- I compiled it with -std=c11 and -std=c99 and got the same performance ~ 50 million leaves/seconds (remember that perft counts leaves, not nodes, it's not very different anyway)
- I compiled the same code with -std=c++11, and got 63 million leaves/sec
- I then modified the code to enforce type safety. Instead of having File, Rank, Square, Color, Piece be unsigned int, they became typed enum. This forced me to modify quite a bit of code and introduce operators, but it always pays off in the end. For example when I write square(f, r) instead of square(r, f) I get a compile error, instead of some segfault or an assert() fail *much* later(especially as Rank and File have the same 0..7 range). This is a recipie from Glaurung/Stockfish, which I recommend everyone (if you use C++) to use!
- Now my board code does 100 million leaves / seconds on my perft benchmark (*)
In theory there should be no performance gain (or loss due to inling of these trivial operators).

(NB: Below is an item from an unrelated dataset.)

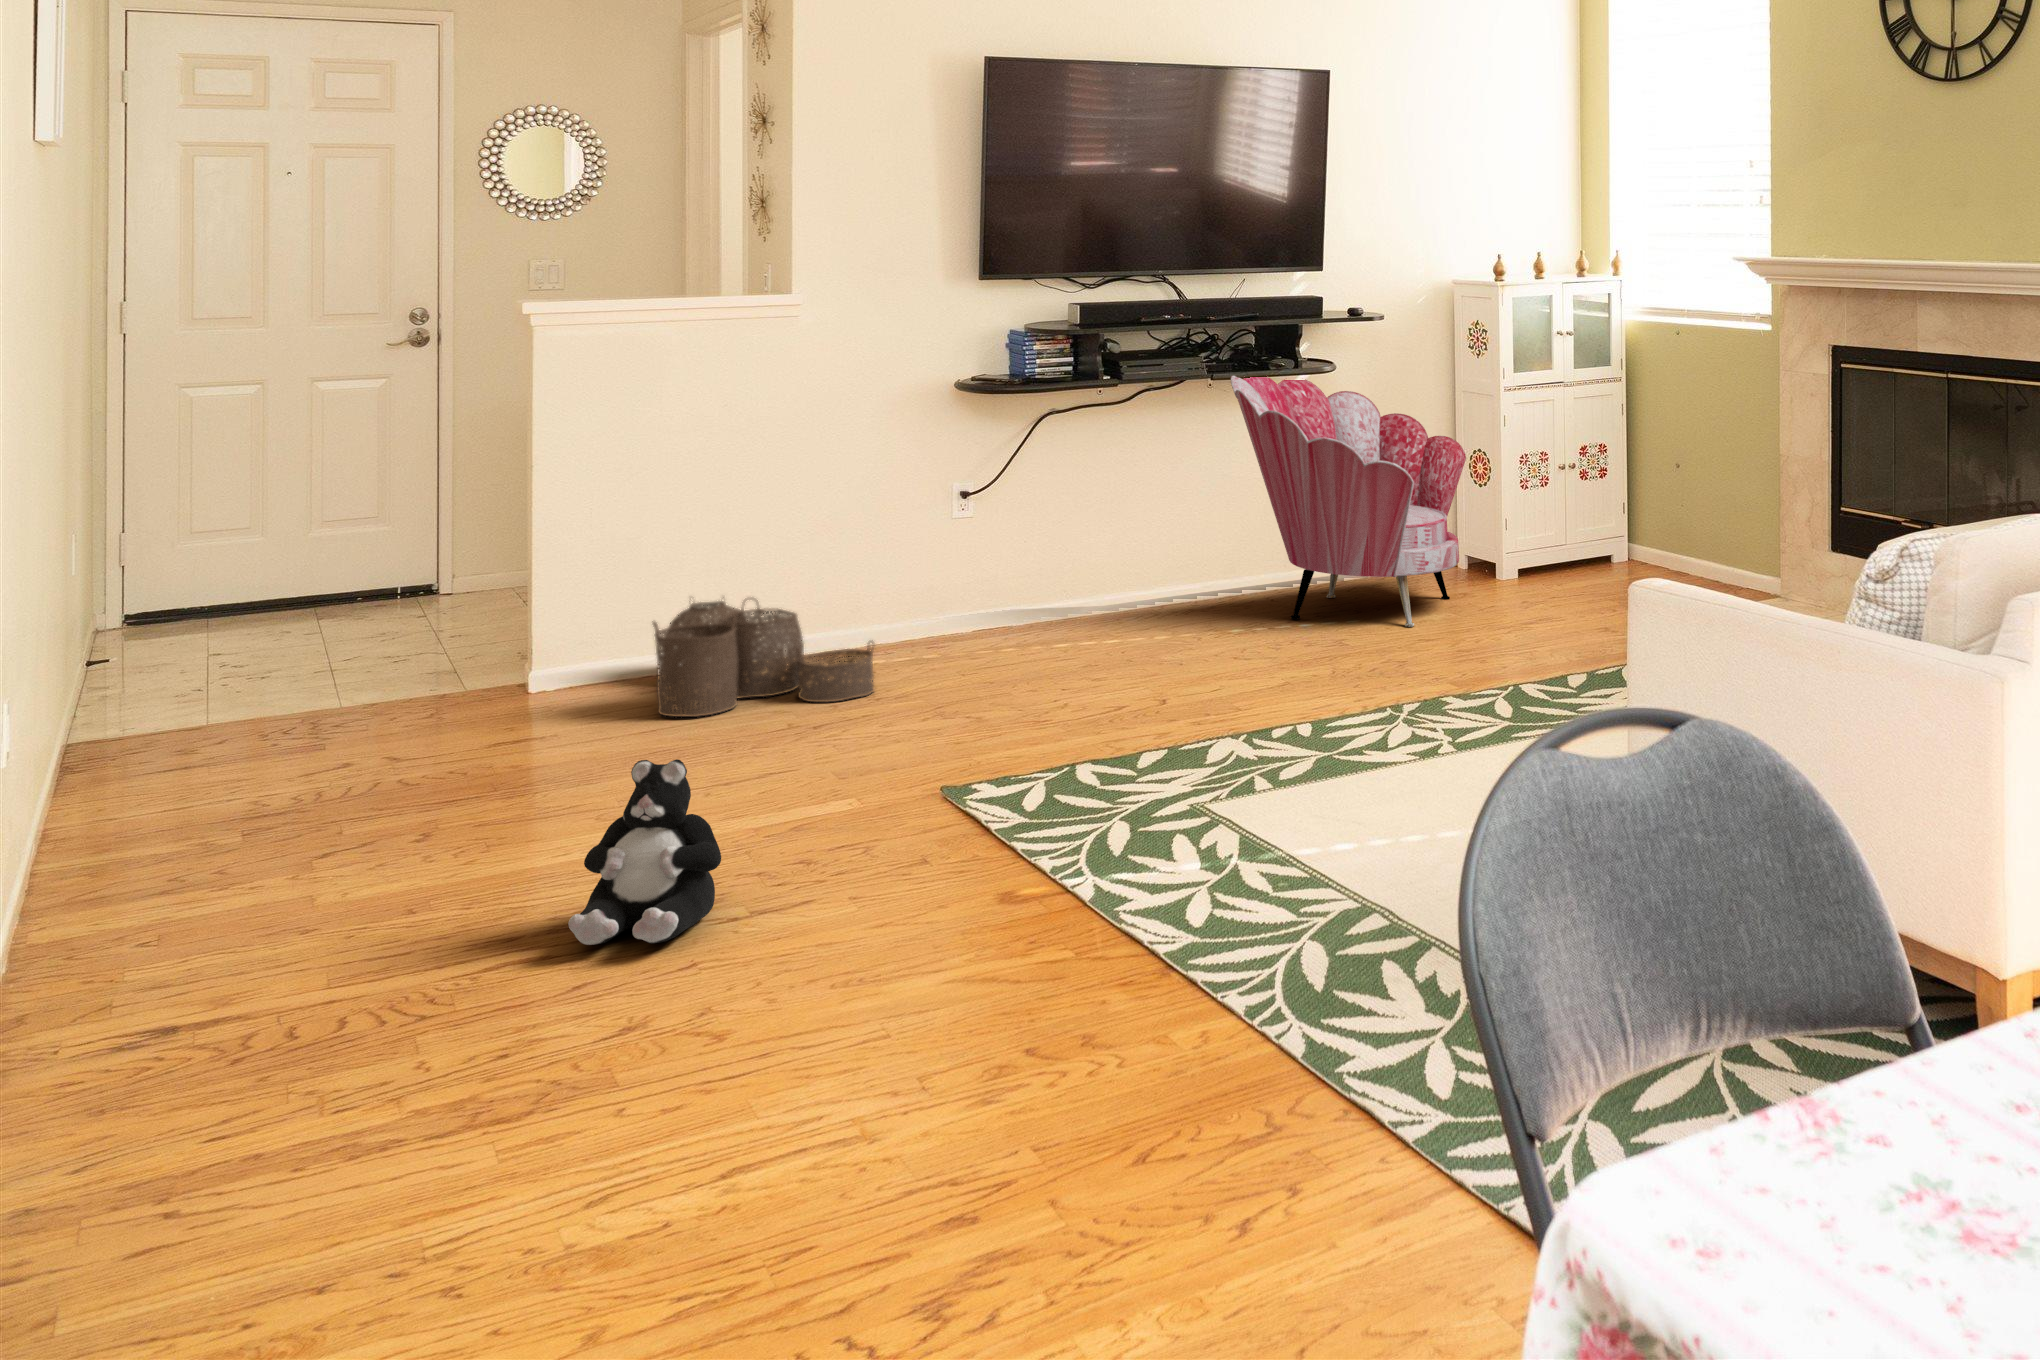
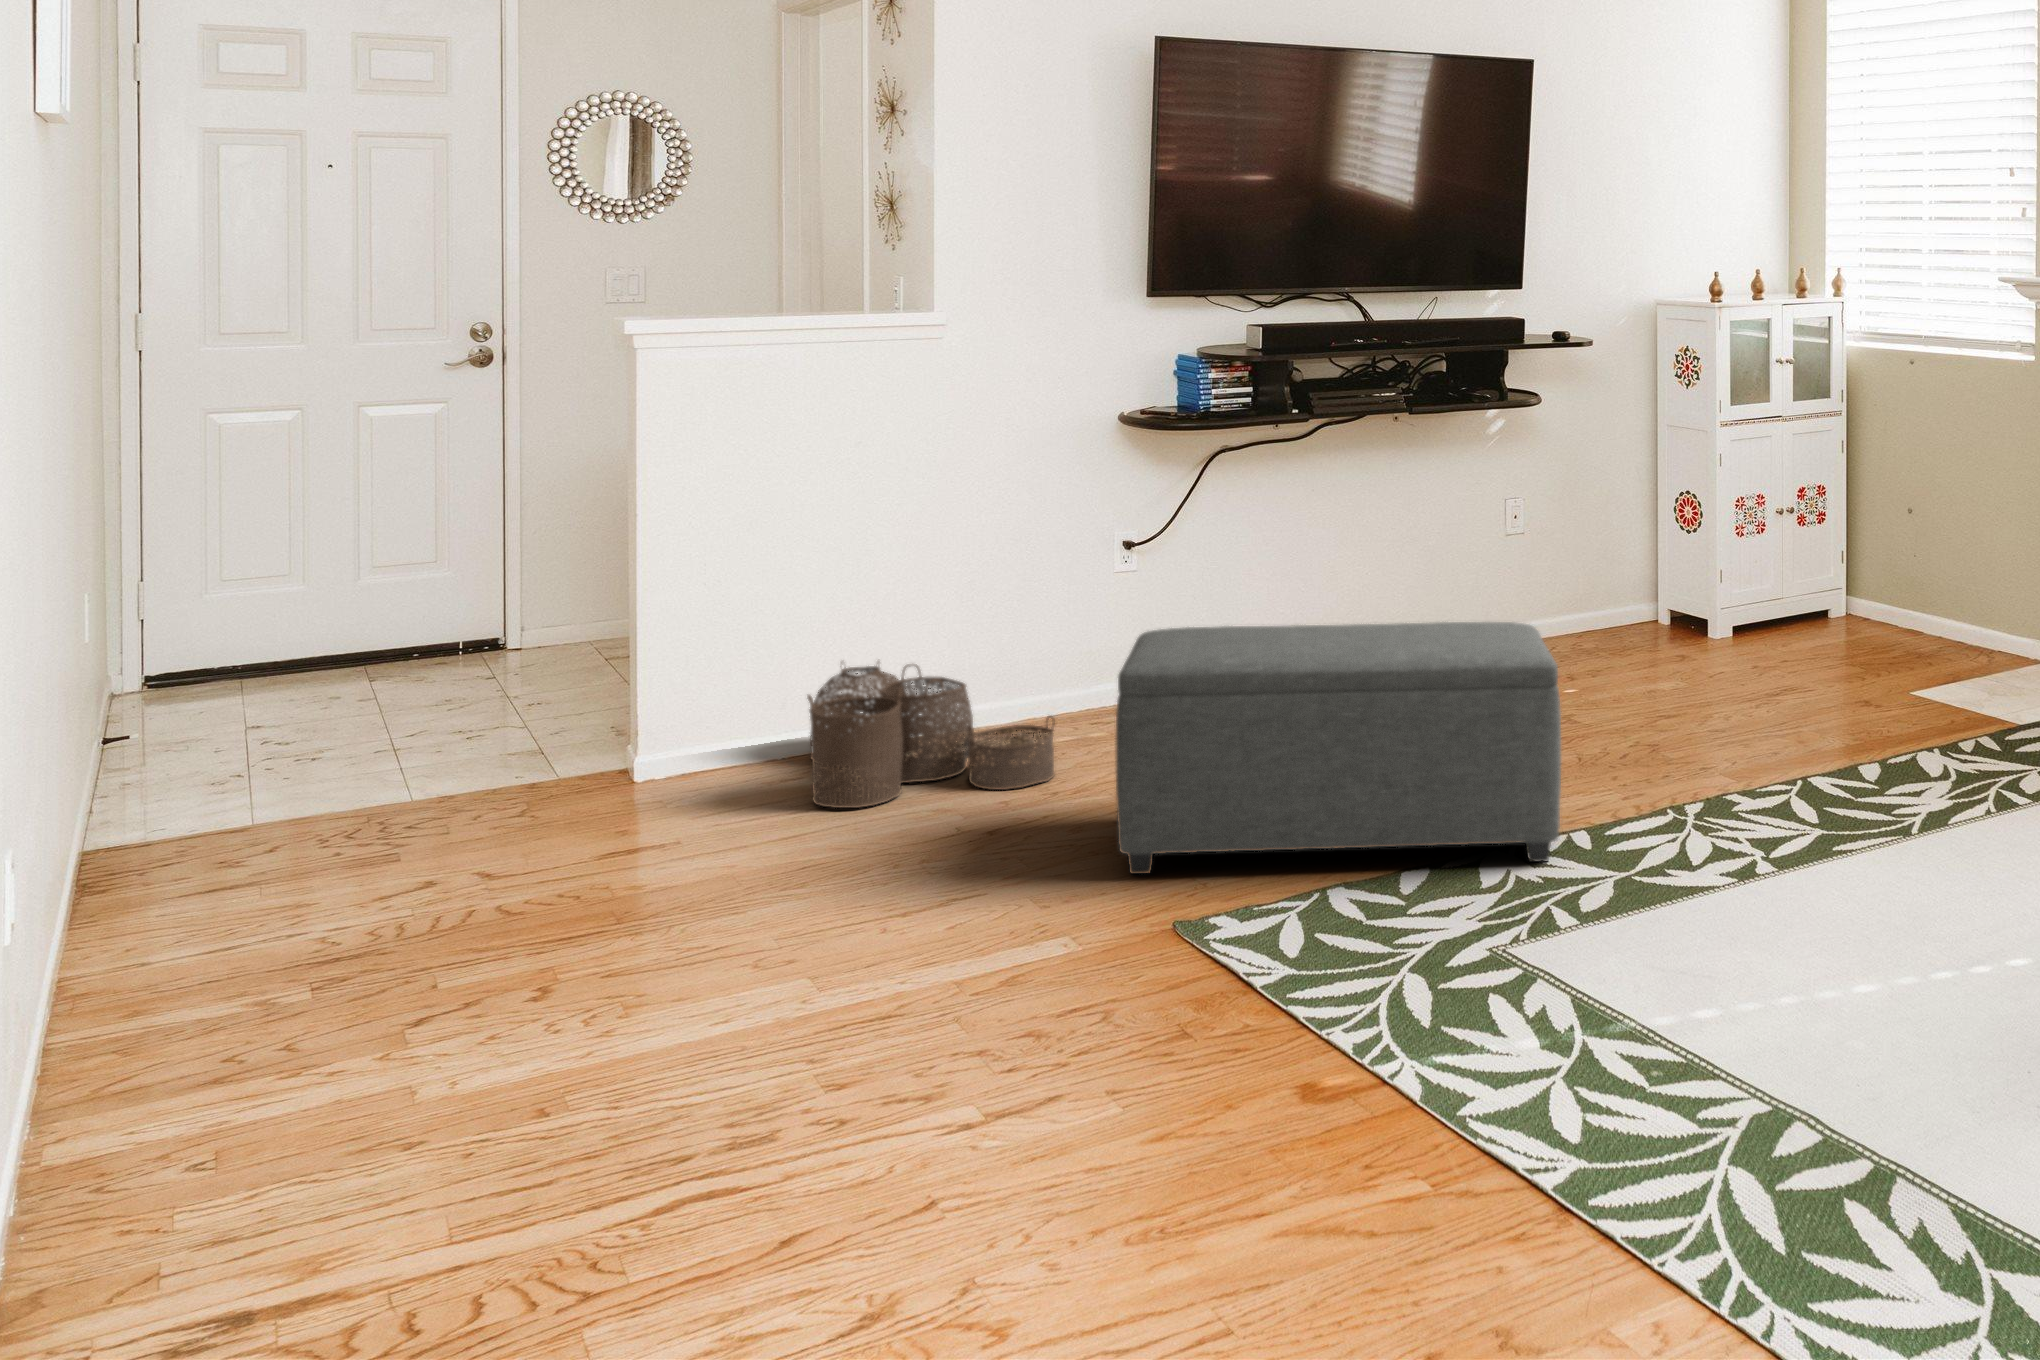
armchair: present [1231,376,1466,627] -> none [1428,405,1683,697]
ottoman: none [903,553,1281,760] -> present [1116,622,1561,874]
plush toy: present [568,759,721,945] -> none [764,912,951,1167]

So I don't understand where this massive speed gain is coming from. Are there some special techniques from C++11 that allows compilers to accelerate C code (I'm not using any C++ features, except typed enum and operators to manipulate them).
100 million leaves / sec on an Intel duo core from 3y ago (a rahter low end machine even at the time, that I paid only 300 pounds for).
So I'm both excited (performance doubled), and frustrated (not understanding why)...
By the way, if anyone is interested, my code is on github:
https://github.com/lucasart/chess.git
It is an attempt to do a simplified cutechess-cli like program. If you download these files only:
you basically have all you need to start writing a chess engine. So you have all the board code, that is very fast and optimized, and you can focus on writing more high-level code, that is actually search related, rather than reinventing wheels.board.h, board.cc, move.cc, movegen.cc, test.cc
bitboard.h, bitboard.cc
operator.h
types.h
main.cc
Of course, for an interface, you don't need such speed. But I had highly optimized code from my engine DisoCheck, so I wasn't going to throw it away and redo it all (it is a lot more work than it seems, and throw most people off writing an engine from scratch).
(*) Perft benchmark: {fen, depth, #leaves}
Code: Select all
{"rnbqkbnr/pppppppp/8/8/8/8/PPPPPPPP/RNBQKBNR w KQkq - 0 1", 6, 119060324ULL}
{"r3k2r/p1ppqpb1/bn2pnp1/3PN3/1p2P3/2N2Q1p/PPPBBPPP/R3K2R w KQkq -", 5, 193690690ULL}
{"8/2p5/3p4/KP5r/1R3p1k/8/4P1P1/8 w - -", 7, 178633661ULL}
{"r2q1rk1/pP1p2pp/Q4n2/bbp1p3/Np6/1B3NBn/pPPP1PPP/R3K2R b KQ - 0 1", 6, 706045033ULL}